BEGIN EXERCISE MATERIAL
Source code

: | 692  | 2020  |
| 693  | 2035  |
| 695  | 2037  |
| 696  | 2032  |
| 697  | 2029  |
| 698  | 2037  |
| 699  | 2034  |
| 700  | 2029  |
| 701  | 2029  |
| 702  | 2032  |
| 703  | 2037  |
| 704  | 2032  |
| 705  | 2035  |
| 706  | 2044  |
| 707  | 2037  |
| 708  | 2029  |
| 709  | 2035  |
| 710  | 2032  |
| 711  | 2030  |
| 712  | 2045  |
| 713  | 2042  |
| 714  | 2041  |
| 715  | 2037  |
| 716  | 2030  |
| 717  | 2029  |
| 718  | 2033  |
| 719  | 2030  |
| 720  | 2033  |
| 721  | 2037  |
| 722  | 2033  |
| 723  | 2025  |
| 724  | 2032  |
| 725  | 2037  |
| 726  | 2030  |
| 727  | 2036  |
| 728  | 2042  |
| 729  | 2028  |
END EXERCISE MATERIAL
__WHAT THE TASK ASKS__
Take the entries and copy them out exactly.

__TASK SOLUTION__
Source code

: | 692  | 2020  |
| 693  | 2035  |
| 695  | 2037  |
| 696  | 2032  |
| 697  | 2029  |
| 698  | 2037  |
| 699  | 2034  |
| 700  | 2029  |
| 701  | 2029  |
| 702  | 2032  |
| 703  | 2037  |
| 704  | 2032  |
| 705  | 2035  |
| 706  | 2044  |
| 707  | 2037  |
| 708  | 2029  |
| 709  | 2035  |
| 710  | 2032  |
| 711  | 2030  |
| 712  | 2045  |
| 713  | 2042  |
| 714  | 2041  |
| 715  | 2037  |
| 716  | 2030  |
| 717  | 2029  |
| 718  | 2033  |
| 719  | 2030  |
| 720  | 2033  |
| 721  | 2037  |
| 722  | 2033  |
| 723  | 2025  |
| 724  | 2032  |
| 725  | 2037  |
| 726  | 2030  |
| 727  | 2036  |
| 728  | 2042  |
| 729  | 2028  |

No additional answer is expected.